> **WORK TO BE COMPLETED**
Copy out every line of the records where the string "round" occurs.

> **PROVIDED DATA**
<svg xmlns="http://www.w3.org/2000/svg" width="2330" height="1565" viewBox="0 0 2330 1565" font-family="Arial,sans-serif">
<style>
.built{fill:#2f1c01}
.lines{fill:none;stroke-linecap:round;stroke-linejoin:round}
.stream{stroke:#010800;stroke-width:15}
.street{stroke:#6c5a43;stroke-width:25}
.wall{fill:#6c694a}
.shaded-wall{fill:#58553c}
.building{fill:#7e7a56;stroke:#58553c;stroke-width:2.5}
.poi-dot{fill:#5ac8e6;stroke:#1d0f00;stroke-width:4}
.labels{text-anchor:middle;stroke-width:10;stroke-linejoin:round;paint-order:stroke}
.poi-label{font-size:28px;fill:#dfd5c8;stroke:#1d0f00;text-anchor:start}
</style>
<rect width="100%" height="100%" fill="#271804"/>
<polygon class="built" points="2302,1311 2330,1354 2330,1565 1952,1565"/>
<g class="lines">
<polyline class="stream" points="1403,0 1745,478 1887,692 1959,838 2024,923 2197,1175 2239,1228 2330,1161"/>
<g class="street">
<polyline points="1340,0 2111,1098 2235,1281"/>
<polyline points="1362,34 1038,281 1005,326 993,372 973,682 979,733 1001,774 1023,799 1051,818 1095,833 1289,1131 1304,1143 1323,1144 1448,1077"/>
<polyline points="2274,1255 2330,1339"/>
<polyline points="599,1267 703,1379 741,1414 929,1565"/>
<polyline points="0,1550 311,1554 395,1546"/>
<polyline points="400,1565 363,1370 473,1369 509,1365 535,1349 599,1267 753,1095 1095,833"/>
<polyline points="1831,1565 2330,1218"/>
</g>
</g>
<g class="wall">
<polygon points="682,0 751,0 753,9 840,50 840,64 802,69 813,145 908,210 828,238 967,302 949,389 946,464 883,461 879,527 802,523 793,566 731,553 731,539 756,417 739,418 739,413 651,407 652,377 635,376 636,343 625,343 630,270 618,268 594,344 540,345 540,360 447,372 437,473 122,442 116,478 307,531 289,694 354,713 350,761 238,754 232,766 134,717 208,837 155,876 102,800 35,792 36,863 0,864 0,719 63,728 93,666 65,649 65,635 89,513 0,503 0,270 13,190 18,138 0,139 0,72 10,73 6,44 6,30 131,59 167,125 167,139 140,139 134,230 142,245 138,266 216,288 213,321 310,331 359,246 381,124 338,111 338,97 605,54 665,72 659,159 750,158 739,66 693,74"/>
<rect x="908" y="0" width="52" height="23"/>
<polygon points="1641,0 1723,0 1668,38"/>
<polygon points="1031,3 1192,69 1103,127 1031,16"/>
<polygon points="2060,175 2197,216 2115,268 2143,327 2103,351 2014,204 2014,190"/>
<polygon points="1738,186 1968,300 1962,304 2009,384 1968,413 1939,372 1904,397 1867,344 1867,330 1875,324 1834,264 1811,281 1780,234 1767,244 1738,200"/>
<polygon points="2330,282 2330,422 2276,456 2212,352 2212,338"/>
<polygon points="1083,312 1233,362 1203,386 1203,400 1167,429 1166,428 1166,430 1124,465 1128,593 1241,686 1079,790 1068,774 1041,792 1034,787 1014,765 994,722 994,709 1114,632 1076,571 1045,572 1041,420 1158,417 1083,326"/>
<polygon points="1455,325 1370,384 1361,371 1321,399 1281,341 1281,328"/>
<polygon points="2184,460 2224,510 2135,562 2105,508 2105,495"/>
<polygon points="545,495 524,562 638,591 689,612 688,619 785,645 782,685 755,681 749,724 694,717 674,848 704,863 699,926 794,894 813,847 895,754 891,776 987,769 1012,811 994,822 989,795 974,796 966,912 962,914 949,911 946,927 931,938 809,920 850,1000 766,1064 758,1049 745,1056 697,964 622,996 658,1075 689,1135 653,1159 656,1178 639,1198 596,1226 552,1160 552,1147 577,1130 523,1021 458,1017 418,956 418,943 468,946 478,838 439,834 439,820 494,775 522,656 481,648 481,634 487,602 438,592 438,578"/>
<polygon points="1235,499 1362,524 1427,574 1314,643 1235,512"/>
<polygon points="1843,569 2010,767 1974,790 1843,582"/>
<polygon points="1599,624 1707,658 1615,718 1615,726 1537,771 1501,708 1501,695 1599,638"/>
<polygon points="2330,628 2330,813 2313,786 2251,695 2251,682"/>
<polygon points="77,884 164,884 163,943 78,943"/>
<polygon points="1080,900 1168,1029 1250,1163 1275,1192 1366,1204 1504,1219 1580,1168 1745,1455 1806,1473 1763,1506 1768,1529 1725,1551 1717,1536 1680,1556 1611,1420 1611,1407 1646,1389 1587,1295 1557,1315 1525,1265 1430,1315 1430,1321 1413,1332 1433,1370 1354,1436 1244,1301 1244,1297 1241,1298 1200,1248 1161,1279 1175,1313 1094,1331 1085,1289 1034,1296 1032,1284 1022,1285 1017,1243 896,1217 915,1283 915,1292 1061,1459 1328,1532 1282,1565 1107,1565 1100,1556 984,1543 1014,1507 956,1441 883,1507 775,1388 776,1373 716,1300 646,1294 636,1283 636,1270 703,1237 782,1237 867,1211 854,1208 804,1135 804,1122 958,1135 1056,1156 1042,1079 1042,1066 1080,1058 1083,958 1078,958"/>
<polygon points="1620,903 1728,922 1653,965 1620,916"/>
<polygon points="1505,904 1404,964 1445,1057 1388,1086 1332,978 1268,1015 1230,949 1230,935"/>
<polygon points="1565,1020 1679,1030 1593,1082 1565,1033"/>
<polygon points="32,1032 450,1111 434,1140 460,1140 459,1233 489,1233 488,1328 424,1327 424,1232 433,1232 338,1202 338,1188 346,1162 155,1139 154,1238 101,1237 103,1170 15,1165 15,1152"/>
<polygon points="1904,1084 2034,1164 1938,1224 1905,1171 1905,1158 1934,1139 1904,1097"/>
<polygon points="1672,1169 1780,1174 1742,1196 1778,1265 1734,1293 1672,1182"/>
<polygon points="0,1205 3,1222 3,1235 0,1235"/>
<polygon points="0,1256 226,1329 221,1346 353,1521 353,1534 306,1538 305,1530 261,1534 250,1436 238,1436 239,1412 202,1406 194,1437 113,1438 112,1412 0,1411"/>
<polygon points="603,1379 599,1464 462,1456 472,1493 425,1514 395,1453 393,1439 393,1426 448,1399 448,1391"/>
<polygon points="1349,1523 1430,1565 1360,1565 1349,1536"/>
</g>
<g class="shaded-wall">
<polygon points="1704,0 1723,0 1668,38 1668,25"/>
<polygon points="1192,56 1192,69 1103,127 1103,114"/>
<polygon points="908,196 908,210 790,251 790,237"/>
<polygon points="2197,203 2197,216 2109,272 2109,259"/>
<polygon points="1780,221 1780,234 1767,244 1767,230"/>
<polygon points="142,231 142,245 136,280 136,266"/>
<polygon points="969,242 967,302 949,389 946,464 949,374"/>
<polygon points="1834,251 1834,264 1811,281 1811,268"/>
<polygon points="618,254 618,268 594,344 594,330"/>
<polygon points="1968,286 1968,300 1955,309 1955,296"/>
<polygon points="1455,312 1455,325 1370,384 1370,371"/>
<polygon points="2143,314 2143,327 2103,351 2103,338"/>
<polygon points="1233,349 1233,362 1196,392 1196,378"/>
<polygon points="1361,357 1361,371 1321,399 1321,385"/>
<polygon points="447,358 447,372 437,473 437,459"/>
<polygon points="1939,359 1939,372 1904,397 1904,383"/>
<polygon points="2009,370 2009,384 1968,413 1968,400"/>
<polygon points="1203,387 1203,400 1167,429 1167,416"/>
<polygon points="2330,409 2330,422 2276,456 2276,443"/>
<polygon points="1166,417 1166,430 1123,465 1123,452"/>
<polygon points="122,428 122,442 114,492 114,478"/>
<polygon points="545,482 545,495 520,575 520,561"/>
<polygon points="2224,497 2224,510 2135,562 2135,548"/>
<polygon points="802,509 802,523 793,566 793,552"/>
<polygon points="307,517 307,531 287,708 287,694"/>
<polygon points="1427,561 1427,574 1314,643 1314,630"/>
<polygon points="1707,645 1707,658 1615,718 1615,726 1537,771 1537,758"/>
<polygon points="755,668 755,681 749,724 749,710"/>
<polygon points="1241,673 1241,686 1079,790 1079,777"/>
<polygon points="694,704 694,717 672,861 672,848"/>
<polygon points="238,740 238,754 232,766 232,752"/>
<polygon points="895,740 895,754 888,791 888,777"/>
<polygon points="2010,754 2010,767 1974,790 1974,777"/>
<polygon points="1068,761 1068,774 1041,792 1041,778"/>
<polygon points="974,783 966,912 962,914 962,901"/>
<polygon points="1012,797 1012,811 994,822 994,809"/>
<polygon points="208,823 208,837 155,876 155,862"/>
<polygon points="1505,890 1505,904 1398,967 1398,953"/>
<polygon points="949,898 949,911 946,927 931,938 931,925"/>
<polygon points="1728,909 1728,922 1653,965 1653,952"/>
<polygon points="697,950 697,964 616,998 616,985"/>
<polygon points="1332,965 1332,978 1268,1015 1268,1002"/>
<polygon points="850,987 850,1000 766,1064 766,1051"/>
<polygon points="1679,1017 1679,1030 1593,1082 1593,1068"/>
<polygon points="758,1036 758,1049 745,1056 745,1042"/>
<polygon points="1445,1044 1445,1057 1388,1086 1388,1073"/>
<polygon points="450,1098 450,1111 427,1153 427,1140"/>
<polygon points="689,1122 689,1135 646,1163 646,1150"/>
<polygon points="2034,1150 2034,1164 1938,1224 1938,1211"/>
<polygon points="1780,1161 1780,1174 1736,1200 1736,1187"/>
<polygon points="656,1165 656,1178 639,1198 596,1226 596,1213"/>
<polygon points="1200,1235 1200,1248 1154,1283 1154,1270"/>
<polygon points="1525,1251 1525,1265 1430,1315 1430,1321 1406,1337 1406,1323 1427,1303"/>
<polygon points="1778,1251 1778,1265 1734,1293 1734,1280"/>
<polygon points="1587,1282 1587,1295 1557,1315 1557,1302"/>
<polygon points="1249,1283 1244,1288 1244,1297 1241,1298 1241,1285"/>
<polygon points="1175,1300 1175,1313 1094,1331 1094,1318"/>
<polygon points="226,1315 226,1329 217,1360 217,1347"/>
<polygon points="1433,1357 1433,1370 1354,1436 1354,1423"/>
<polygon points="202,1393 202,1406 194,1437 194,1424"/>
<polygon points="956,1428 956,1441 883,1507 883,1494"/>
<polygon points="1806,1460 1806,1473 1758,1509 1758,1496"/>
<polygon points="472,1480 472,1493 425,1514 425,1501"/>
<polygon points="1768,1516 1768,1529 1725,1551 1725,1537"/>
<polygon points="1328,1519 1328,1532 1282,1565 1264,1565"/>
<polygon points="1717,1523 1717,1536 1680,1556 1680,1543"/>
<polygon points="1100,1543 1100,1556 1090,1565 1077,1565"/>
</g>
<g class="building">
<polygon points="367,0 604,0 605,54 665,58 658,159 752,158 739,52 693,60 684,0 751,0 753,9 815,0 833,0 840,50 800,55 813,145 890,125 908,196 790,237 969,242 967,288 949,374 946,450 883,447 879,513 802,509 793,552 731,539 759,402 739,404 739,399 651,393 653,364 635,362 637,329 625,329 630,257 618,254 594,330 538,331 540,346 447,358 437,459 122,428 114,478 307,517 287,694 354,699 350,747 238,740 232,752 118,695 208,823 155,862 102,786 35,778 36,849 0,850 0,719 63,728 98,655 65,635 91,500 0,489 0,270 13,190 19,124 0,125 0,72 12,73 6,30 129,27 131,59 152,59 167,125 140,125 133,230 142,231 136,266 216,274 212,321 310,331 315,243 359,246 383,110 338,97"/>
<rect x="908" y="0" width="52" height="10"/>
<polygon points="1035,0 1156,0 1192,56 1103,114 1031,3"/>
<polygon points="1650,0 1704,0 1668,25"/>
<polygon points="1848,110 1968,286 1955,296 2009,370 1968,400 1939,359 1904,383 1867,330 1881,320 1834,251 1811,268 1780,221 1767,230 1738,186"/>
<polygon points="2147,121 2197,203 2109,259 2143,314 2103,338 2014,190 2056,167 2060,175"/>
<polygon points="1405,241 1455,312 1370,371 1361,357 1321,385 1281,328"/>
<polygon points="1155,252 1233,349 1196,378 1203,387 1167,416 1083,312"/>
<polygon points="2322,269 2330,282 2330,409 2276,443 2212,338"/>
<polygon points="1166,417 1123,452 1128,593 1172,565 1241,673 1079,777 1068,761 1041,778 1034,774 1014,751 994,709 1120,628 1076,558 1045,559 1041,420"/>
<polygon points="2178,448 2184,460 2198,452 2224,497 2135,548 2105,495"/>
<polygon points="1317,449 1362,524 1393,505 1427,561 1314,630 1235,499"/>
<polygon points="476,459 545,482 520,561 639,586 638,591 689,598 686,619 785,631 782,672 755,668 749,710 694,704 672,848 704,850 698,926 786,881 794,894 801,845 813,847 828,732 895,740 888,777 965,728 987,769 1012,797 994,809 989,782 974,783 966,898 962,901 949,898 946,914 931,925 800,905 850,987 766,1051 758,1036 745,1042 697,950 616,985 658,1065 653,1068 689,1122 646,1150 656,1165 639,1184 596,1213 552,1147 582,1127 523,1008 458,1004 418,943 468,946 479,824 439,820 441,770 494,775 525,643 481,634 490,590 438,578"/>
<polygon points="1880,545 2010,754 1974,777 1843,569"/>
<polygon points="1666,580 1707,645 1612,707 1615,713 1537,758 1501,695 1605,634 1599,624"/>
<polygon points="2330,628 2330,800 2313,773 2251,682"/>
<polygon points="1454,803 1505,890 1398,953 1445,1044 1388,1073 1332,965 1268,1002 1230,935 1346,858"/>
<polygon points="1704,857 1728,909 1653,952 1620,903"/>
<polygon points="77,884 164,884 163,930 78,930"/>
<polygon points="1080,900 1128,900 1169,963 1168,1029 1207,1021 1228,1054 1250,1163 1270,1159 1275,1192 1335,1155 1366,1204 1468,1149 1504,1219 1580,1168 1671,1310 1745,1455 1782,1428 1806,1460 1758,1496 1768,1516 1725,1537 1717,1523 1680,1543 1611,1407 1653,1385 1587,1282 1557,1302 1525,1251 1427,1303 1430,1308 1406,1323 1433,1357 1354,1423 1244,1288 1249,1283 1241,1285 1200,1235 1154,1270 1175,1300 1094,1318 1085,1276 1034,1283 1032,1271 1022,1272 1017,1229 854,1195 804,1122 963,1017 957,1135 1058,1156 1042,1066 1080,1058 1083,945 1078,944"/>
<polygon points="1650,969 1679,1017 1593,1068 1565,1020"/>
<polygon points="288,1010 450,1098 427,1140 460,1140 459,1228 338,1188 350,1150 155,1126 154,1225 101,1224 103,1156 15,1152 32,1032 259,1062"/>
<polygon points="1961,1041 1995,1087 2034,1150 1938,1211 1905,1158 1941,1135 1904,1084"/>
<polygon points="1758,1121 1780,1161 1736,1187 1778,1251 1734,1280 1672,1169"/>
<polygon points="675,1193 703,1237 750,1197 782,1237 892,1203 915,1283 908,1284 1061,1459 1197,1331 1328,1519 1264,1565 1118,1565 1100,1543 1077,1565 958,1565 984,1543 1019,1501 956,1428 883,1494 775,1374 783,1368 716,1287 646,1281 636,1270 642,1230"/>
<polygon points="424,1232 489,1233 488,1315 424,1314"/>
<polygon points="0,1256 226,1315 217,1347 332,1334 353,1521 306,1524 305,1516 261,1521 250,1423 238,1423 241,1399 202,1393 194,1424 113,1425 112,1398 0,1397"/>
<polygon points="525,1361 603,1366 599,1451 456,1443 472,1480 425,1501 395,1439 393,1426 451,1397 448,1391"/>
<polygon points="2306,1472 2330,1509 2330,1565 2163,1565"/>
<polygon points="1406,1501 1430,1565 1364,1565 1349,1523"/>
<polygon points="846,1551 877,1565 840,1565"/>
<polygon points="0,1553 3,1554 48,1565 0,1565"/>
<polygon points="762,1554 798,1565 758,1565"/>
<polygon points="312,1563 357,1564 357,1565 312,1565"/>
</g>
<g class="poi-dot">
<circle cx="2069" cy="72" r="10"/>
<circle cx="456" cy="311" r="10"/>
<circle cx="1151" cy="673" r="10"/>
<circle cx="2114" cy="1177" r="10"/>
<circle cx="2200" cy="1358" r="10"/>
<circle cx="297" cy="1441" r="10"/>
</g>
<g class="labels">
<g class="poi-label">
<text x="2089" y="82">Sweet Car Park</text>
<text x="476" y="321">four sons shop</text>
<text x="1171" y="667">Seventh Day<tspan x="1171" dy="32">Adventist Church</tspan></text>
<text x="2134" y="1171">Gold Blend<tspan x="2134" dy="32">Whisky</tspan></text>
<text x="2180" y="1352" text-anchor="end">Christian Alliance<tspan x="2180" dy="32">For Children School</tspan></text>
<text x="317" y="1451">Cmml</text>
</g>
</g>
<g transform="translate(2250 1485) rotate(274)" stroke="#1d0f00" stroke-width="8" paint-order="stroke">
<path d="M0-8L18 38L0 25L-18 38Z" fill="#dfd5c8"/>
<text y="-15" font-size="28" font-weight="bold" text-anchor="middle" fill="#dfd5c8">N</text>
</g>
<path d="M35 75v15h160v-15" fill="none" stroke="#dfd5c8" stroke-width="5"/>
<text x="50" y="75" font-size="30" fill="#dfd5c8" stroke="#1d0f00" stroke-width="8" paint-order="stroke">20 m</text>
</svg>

> **WRITTEN SOLUTION**
.lines{fill:none;stroke-linecap:round;stroke-linejoin:round}
.labels{text-anchor:middle;stroke-width:10;stroke-linejoin:round;paint-order:stroke}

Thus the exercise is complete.